O Ministério da Saúde inaugura, nesta terça-feira (7), o Memorial da Pandemia no Centro Cultural do Ministério da Saúde (CCMS), no Rio de Janeiro. A cerimônia ocorre no Dia Mundial da Saúde e presta homenagem às mais de 700 mil vítimas da Covid-19 no Brasil.
A iniciativa marca a reabertura do espaço cultural ao público e simboliza a retomada de políticas públicas voltadas à valorização da ciência, à preservação da memória e ao enfrentamento da desinformação em saúde.
O memorial reúne diferentes elementos simbólicos e interativos, incluindo uma instalação digital com os nomes das vítimas, um monumento e uma escultura assinada por Darlan Rosa, conhecido por criar o personagem Zé Gotinha. O espaço também conta com um parquinho temático voltado ao público infantil, com foco na conscientização sobre a importância da vacinação.
Espaço une homenagem, arte e educação em saúde
Além de prestar tributo às vítimas da pandemia, o novo espaço busca promover educação em saúde por meio de experiências interativas. A proposta é atingir diferentes públicos, incluindo crianças, jovens e adultos, incentivando o acesso à informação de qualidade.

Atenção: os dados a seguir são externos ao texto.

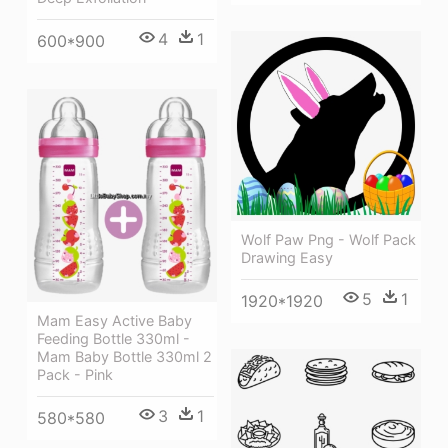
4
1
600*900
Wolf Paw Png - Wolf Pack
Drawing Easy
5
1
1920*1920
Mam Easy Active Baby
Feeding Bottle 330ml -
Mam Baby Bottle 330ml 2
Pack - Pink
3
1
580*580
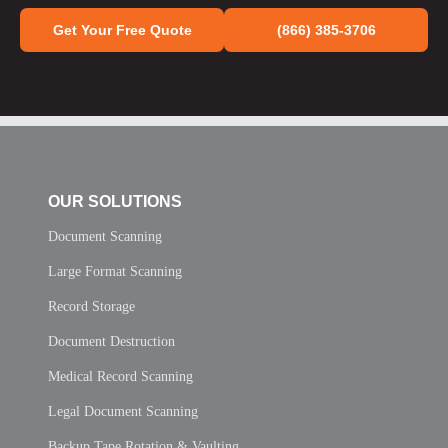
Get Your Free Quote
(866) 385-3706
OUR SOLUTIONS
Document Scanning
Large Format Scanning
Record Storage
Document Destruction
Medical Record Scanning
Legal Document Scanning
Backup Tape Rotation & Vaulting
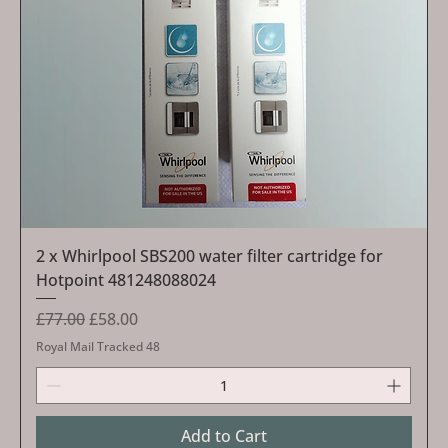
2 x Whirlpool SBS200 water filter cartridge for
Hotpoint 481248088024
Regular Price
Sale Price
£77.00
£58.00
Royal Mail Tracked 48
Add to Cart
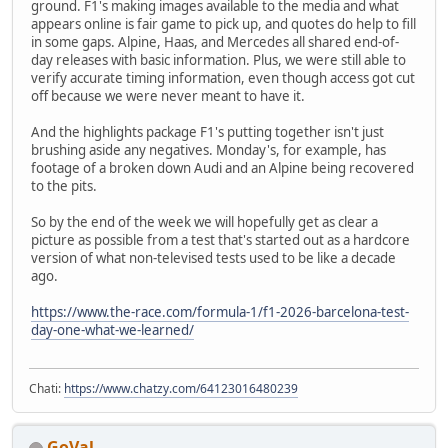
ground. F1's making images available to the media and what
appears online is fair game to pick up, and quotes do help to fill
in some gaps. Alpine, Haas, and Mercedes all shared end-of-
day releases with basic information. Plus, we were still able to
verify accurate timing information, even though access got cut
off because we were never meant to have it.
And the highlights package F1's putting together isn't just
brushing aside any negatives. Monday's, for example, has
footage of a broken down Audi and an Alpine being recovered
to the pits.
So by the end of the week we will hopefully get as clear a
picture as possible from a test that's started out as a hardcore
version of what non-televised tests used to be like a decade
ago.
https://www.the-race.com/formula-1/f1-2026-barcelona-test-
day-one-what-we-learned/
Chati:
https://www.chatzy.com/64123016480239
GoVal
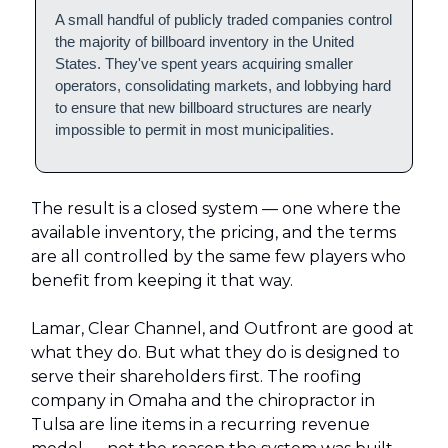
A small handful of publicly traded companies control
the majority of billboard inventory in the United
States. They've spent years acquiring smaller
operators, consolidating markets, and lobbying hard
to ensure that new billboard structures are nearly
impossible to permit in most municipalities.
The result is a closed system — one where the
available inventory, the pricing, and the terms
are all controlled by the same few players who
benefit from keeping it that way.
Lamar, Clear Channel, and Outfront are good at
what they do. But what they do is designed to
serve their shareholders first. The roofing
company in Omaha and the chiropractor in
Tulsa are line items in a recurring revenue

A presença de elementos lúdicos, como o parquinho temático, reforça a estratégia de comunicação voltada à vacinação, especialmente entre o público infantil, utilizando linguagem acessível e recursos educativos.
A escultura de Zé Gotinha, símbolo histórico das campanhas de imunização no Brasil, integra o conjunto artístico do memorial, fortalecendo a conexão entre memória e políticas públicas de saúde.
Ministério lança guia nacional para tratar sintomas pós-Covid no SUS
Durante o evento, o ministro da Saúde, Alexandre Padilha, também apresenta o Guia Nacional de Manejo das Condições Pós-Covid no Sistema Único de Saúde (SUS), desenvolvido em parceria com a Fiocruz.
O documento reúne orientações para profissionais e gestores sobre identificação, diagnóstico e tratamento de sintomas persistentes após a infecção por Covid-19, inclusive em casos leves.
Entre os destaques, o guia aborda manifestações que podem surgir semanas após a doença, complicações em diferentes sistemas do organismo e estabelece protocolos clínicos, exames recomendados e fluxos de atendimento na rede pública.
A publicação também traz diretrizes específicas para o cuidado de populações vulneráveis, ampliando a capacidade de resposta do SUS frente aos impactos prolongados da pandemia.